What is asked -
Please give the lines of the items below as a numbered list, starting at the first line of the items and ending with the line that contains "scientific name: Corydalis solida", with both of those lines included. Leave out any blank lines.

Material for this exercise -
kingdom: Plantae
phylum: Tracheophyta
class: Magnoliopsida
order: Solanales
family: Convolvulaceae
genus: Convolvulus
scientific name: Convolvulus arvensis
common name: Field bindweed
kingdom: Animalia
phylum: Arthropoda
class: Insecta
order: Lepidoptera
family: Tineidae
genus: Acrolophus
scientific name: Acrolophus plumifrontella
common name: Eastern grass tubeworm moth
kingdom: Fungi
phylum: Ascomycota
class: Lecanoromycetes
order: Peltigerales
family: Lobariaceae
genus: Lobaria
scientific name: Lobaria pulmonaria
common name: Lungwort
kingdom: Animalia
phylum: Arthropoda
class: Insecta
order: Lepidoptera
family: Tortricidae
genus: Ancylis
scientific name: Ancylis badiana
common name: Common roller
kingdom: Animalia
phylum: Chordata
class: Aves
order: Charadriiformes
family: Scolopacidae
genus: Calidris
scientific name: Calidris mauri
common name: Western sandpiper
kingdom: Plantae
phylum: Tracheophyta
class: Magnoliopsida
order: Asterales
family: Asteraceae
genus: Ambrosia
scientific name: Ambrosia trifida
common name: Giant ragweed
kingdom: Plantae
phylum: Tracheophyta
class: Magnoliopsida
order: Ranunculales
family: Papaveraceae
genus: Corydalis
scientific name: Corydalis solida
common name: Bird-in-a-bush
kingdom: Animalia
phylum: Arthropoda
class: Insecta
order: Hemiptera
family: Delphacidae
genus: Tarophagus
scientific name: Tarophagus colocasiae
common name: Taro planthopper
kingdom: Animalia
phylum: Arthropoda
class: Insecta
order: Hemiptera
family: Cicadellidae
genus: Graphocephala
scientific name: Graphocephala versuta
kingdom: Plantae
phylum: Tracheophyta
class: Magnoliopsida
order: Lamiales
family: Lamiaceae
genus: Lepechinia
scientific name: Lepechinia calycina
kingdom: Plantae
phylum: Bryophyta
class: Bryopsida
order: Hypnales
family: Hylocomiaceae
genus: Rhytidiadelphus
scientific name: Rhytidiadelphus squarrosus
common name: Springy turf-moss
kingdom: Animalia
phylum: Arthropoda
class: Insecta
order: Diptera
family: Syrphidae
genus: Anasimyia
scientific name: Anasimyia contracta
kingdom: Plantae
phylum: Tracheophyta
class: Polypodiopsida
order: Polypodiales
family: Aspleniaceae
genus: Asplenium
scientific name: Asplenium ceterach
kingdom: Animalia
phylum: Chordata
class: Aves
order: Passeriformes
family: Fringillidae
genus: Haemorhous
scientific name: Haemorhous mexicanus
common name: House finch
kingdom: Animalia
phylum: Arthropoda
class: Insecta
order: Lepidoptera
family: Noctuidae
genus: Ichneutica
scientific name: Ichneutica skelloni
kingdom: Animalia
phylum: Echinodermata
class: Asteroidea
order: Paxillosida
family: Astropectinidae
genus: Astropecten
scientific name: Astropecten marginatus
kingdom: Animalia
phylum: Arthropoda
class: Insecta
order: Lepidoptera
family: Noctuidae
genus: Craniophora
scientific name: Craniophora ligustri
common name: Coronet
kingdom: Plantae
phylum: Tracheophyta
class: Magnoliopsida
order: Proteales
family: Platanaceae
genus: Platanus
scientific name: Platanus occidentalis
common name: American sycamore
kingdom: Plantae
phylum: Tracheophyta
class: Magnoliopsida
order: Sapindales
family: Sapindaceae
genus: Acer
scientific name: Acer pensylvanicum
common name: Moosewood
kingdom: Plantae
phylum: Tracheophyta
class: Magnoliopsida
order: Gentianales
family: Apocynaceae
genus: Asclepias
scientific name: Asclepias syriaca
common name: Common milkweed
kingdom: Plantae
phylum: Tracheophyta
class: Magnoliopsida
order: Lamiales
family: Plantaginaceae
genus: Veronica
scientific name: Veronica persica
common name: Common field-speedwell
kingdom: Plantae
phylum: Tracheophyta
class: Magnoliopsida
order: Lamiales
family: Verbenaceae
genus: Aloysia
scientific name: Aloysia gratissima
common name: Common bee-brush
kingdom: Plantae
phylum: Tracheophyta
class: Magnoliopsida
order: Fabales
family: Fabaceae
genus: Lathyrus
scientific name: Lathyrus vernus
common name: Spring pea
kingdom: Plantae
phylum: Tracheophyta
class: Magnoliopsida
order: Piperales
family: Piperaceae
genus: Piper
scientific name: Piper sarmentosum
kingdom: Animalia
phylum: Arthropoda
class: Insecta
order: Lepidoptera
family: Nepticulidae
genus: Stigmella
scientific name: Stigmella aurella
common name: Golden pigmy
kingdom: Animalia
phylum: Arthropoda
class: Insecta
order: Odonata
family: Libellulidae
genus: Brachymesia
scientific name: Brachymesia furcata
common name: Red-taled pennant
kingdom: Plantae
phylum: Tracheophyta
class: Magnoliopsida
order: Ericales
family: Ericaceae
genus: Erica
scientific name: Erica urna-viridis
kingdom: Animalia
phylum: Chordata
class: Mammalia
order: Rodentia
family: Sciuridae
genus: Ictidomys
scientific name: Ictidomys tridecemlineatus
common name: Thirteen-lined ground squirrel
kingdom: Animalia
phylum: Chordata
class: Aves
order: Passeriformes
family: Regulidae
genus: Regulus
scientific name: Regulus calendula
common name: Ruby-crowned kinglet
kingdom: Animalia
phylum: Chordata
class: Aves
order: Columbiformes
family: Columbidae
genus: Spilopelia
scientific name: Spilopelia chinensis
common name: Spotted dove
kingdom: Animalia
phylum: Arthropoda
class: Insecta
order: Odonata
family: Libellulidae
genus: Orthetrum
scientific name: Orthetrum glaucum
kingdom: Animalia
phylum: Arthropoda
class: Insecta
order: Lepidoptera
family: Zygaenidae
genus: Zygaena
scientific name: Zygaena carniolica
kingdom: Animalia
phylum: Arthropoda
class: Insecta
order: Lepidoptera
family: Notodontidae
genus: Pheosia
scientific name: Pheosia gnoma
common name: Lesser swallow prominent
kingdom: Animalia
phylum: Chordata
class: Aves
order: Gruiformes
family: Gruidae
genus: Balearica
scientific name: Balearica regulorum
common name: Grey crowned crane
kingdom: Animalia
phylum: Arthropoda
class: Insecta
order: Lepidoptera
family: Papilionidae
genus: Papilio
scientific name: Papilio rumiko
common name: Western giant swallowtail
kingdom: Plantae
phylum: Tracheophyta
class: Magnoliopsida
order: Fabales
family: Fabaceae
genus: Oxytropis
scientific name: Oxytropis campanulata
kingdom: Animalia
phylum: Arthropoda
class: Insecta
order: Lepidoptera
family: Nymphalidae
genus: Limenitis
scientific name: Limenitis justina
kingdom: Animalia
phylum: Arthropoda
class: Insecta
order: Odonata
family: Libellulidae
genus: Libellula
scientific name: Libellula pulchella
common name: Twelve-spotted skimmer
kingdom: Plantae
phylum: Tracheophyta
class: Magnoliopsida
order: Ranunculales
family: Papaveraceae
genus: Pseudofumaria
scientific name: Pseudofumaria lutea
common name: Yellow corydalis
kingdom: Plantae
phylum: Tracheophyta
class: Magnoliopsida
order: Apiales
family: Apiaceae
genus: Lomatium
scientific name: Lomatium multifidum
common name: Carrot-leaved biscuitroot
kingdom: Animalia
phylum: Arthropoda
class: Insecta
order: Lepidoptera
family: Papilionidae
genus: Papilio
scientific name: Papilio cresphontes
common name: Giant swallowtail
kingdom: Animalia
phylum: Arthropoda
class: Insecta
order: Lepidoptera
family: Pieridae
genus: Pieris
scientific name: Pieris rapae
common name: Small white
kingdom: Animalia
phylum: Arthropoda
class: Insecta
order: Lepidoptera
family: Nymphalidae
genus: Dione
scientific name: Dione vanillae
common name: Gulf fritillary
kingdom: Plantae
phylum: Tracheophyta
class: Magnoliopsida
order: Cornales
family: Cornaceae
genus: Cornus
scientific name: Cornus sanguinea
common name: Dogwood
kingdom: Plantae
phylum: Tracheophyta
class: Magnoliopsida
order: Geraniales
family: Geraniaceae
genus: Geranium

Task solution -
1. kingdom: Plantae
2. phylum: Tracheophyta
3. class: Magnoliopsida
4. order: Solanales
5. family: Convolvulaceae
6. genus: Convolvulus
7. scientific name: Convolvulus arvensis
8. common name: Field bindweed
9. kingdom: Animalia
10. phylum: Arthropoda
11. class: Insecta
12. order: Lepidoptera
13. family: Tineidae
14. genus: Acrolophus
15. scientific name: Acrolophus plumifrontella
16. common name: Eastern grass tubeworm moth
17. kingdom: Fungi
18. phylum: Ascomycota
19. class: Lecanoromycetes
20. order: Peltigerales
21. family: Lobariaceae
22. genus: Lobaria
23. scientific name: Lobaria pulmonaria
24. common name: Lungwort
25. kingdom: Animalia
26. phylum: Arthropoda
27. class: Insecta
28. order: Lepidoptera
29. family: Tortricidae
30. genus: Ancylis
31. scientific name: Ancylis badiana
32. common name: Common roller
33. kingdom: Animalia
34. phylum: Chordata
35. class: Aves
36. order: Charadriiformes
37. family: Scolopacidae
38. genus: Calidris
39. scientific name: Calidris mauri
40. common name: Western sandpiper
41. kingdom: Plantae
42. phylum: Tracheophyta
43. class: Magnoliopsida
44. order: Asterales
45. family: Asteraceae
46. genus: Ambrosia
47. scientific name: Ambrosia trifida
48. common name: Giant ragweed
49. kingdom: Plantae
50. phylum: Tracheophyta
51. class: Magnoliopsida
52. order: Ranunculales
53. family: Papaveraceae
54. genus: Corydalis
55. scientific name: Corydalis solida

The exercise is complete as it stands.